December 7, 2006 -- “Catch a Fire” is an inspirational story of a man caught up in the political turmoil which transformed a racially-divided nation ruled by the white minority into a nation ruled by the majority. The film is based on a true story. The man, Patrick Chamusso (played by Derek Luke of “Glory Road”), is transformed from a non-political industrial worker into a rebel saboteur when he and his family are abused by government police. His own transformation mirrors that of South Africa. It is a story of bigotry, hatred, rebellion, forgiveness and finally, healing.
Chamusso, a foreman at a large South African refinery in Secunda, is very well off compared to many of his fellow blacks. He has a good, well-paying job, a beautiful wife, Precious Chamusso (Bonnie Mbuli of “Drum,” or Bonnie Henna) and two children. Chamusso also has another child by another woman, a secret he keeps hidden from just about everyone. He sneaks off to visit this other child one night and it gets him into trouble because rebels damage the refinery in an attack that very same night. Chamusso is arrested. Because he is reluctant to explain where he was that night, his wife is apprehended and beaten until Chamusso confesses. Although he is released, the experience, particularly the abuse against his wife, transforms Chamusso into a rebel.
Chamusso travels to Mozambique where he joins the rebel forces of the African National Congress (ANC) at Maputo. He eventually persuades the ANC that he is just the man to lead a raid against the great refinery in Secunda (where coal is processed into petroleum), a refinery he knows well. He knows how to get into the facility and where to put the bomb. He devises a plan which will destroy the facility without loss of life. Meanwhile, Nick Vos (Tim Robbins of “War of the Worlds”) is trying to stop the planned sabotage, which he has learned of through his network of spies. Vos, a Colonel in South Africa's Police Security Branch, knows about Chamusso. He's the one who arrested Chamusso originally. He hopes that Chamusso will lead police to his ANC superiors in Secunda.
Vos, a very smart and slick character, has insinuated himself into Chamusso's family and hopes to turn family members against each other. The battle of wits between Chamusso and Vos comes to a dramatic conclusion at the Secunda refinery. The last part of the movie has to do with reconciliation, forgiveness and finding peace after South African's blacks finally finished their 80-year struggle for freedom. In the film, this is represented by one black man approaching a white man who had once abused him. The outcome of that confrontation is peaceful, as was the final confrontation between whites and blacks in South Africa. For years many people had expected mass slaughter in that final confrontation. That never happened. The transition from white rule to majority rule was surprisingly peaceful when it finally happened in 1994.

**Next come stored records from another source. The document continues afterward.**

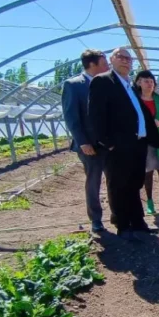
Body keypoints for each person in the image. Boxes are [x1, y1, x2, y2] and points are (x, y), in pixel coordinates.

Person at [88, 48, 159, 241]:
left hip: (137, 144)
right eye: (120, 57)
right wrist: (108, 143)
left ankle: (138, 222)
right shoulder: (103, 81)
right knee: (118, 185)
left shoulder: (129, 86)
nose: (126, 61)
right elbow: (96, 115)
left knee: (134, 184)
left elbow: (139, 113)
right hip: (118, 146)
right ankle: (123, 225)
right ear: (111, 60)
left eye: (129, 58)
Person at [61, 49, 110, 233]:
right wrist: (83, 142)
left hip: (109, 144)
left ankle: (118, 215)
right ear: (93, 65)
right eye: (104, 63)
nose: (108, 67)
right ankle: (96, 220)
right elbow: (71, 117)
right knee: (94, 181)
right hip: (90, 145)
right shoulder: (73, 85)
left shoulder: (106, 84)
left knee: (114, 181)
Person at [133, 69, 159, 214]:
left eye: (151, 82)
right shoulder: (135, 99)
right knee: (147, 173)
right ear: (139, 82)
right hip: (144, 142)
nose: (150, 84)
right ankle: (150, 202)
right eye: (146, 81)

For years racists had warned that black people, which they supposed to be violent and morally inferior, would slaughter whites on a massive scale when given the chance. A scene in the film shows Vos teaching his whole family how to fire guns so they can protect themselves against the so-called “black menace.” That scene is reminiscent of similar scenes in this country. That racial component of this fear-based violence is explored in Michael Moore's entertaining, if unconvincing documentary Bowling for Columbine. There is a more peaceful message in ANC leader Nelson Mandela's plea and Chamusso's acceptance of the idea of forgiveness, rather than revenge. The latest war in Iraq was fought mainly for revenge, and look where that got us, more Americans dead in Iraq than were killed in the attacks of 9/11. What we did to ourselves after 9/11 was worse than what the suicide bombers did to us. If the blacks had opted for revenge in South Africa, the bloodshed would still be going on, just as it is in Iraq.
Whoa! I've just committed sociology! Shame on me. Back to the movie. I found it thought provoking. Just look at all the thoughts that spewed forth in the paragraph above. The acting was excellent by all involved. I especially like the accents by all the actors, like Derek Luke and Tim Robbins, who had to learn those accents, not that I'd know if the accents were accurate, but they sounded foreign. Some of the dialogue was in Afrikaans, the European-based language of some of the people in the film. Zulu was also spoken in the film (handy subtitles are included), but most of the film is in good old English for those of us who don't know any better. The film also has a lot of those ANC revolutionary songs in it. Songs were evidently a key factor in the revolution. There is also a very good non-revolutionary song in the film, the old disco-era hit “Hot Stuff,” performed at a wedding celebration. The story is a bit slow-moving in parts, but it also has some action and a lot of suspense. At the end of the movie we see some revealing footage of the real Patrick Chamusso and find out some unexpected things about his life in the years since the time depicted in the film. Oh, yeah, the title of the movie is from a Bob Marley song. This film rates a B.